The area is predominantly attractive to Chinese manufacturers, who are starting to settle in Kazakhstan to avoid paying duties to enter the Russian market.

At first glance, the construction of a network of railways, highways, energy and digital infrastructure, which will connect Europe and China, is extremely useful. Today, the delivery of goods from Chinese ports to Europe requires 36 days, the new route will shorten the period to up to ten days.

“But the new Silk Road will do more than that. The project risks upsetting old geopolitical dynamics and reigniting a 19th-century world of great-power rivalry, a race for power at the heart of the greatest landmass on earth,” Maçães noted.

The Silk Road Economic Belt is one of the most ambitious infrastructure projects in Eurasia. The initiative is one of the top priorities for the Chinese government.
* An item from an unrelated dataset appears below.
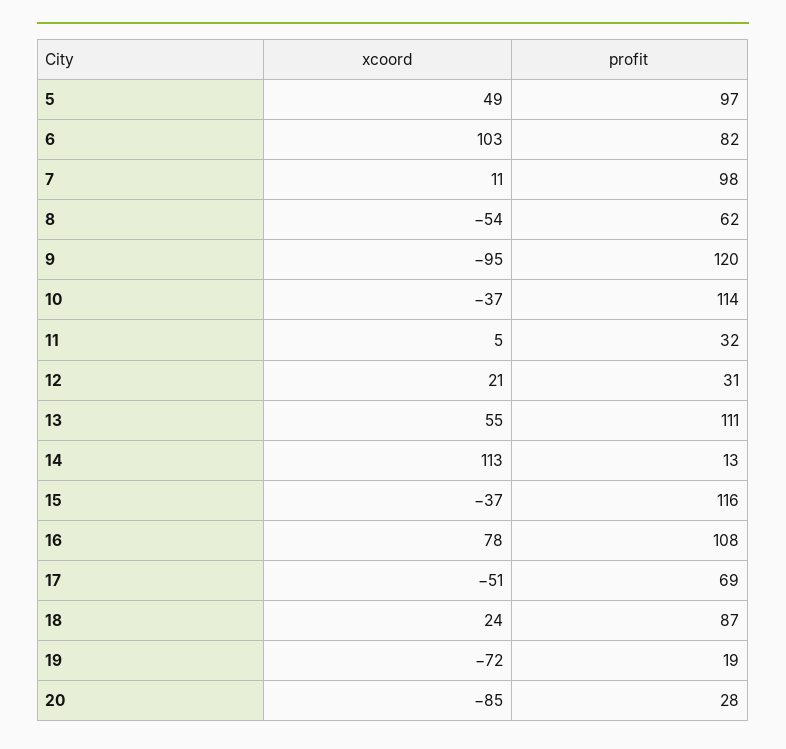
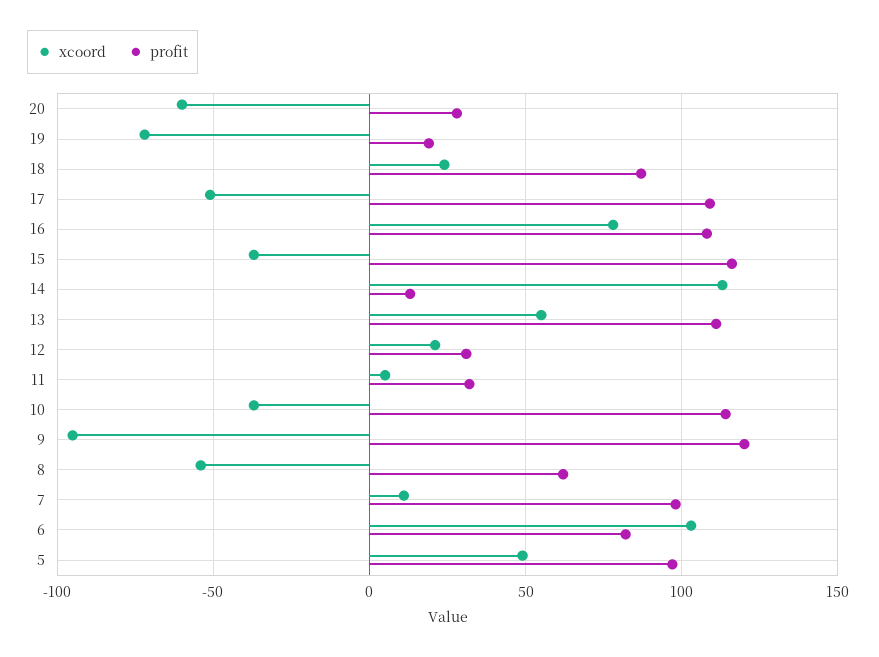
profit, 17: 69 -> 110
xcoord, 20: -85 -> -60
The project is more than just a group of new transportation corridors linking China with Europe. In fact, the New Silk Road is a new model of economic partnership in Eurasia.
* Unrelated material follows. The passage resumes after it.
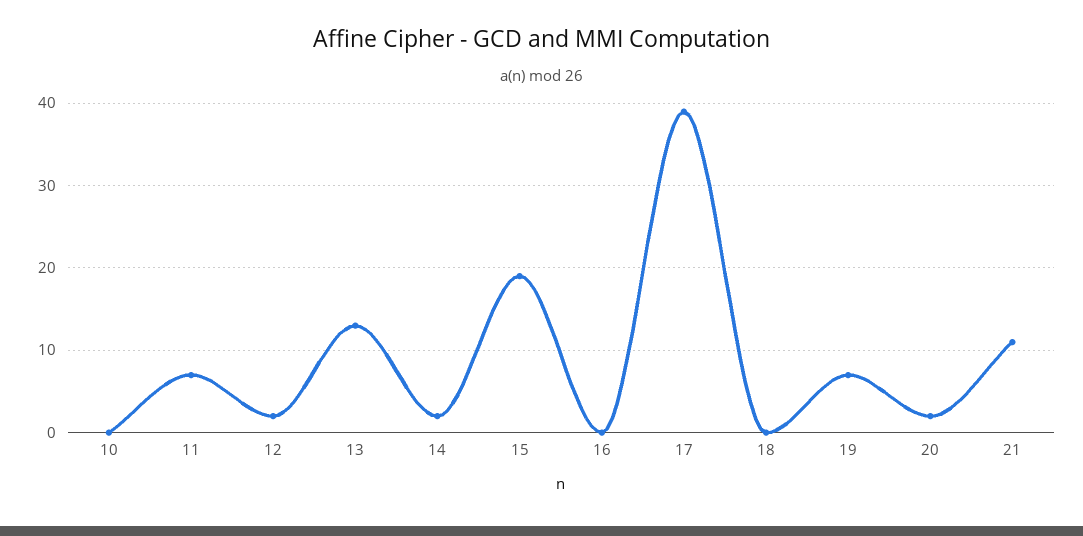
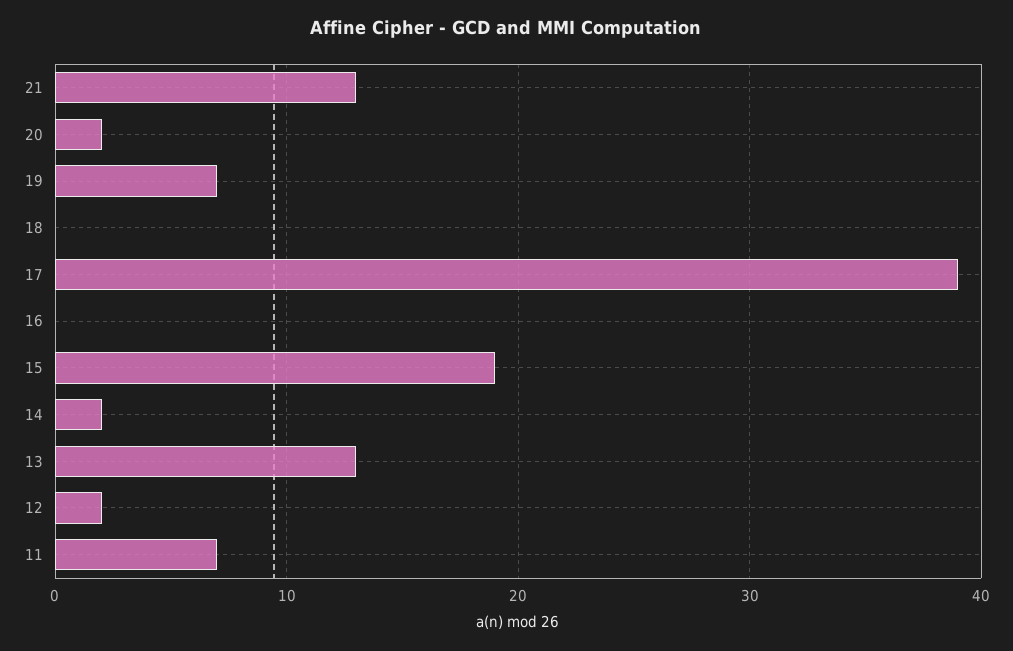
10: 0 -> none
21: 11 -> 13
The initiative includes several transit corridors from western China to Europe which can be divided into three groups – the Northern Route, Sea Route, and the Southern Route.

The Northern Route is considered the most promising among the others. It would go via Kazakhstan and Russia. The Sea Route would include transit routes via Kazakhstan as well as ports of the Caspian Sea for transit to Turkey. The Southern Route would bypass Russia via Kyrgyzstan, Uzbekistan, Turkmenistan, Iran and Pakistan with an access to the Indian Ocean.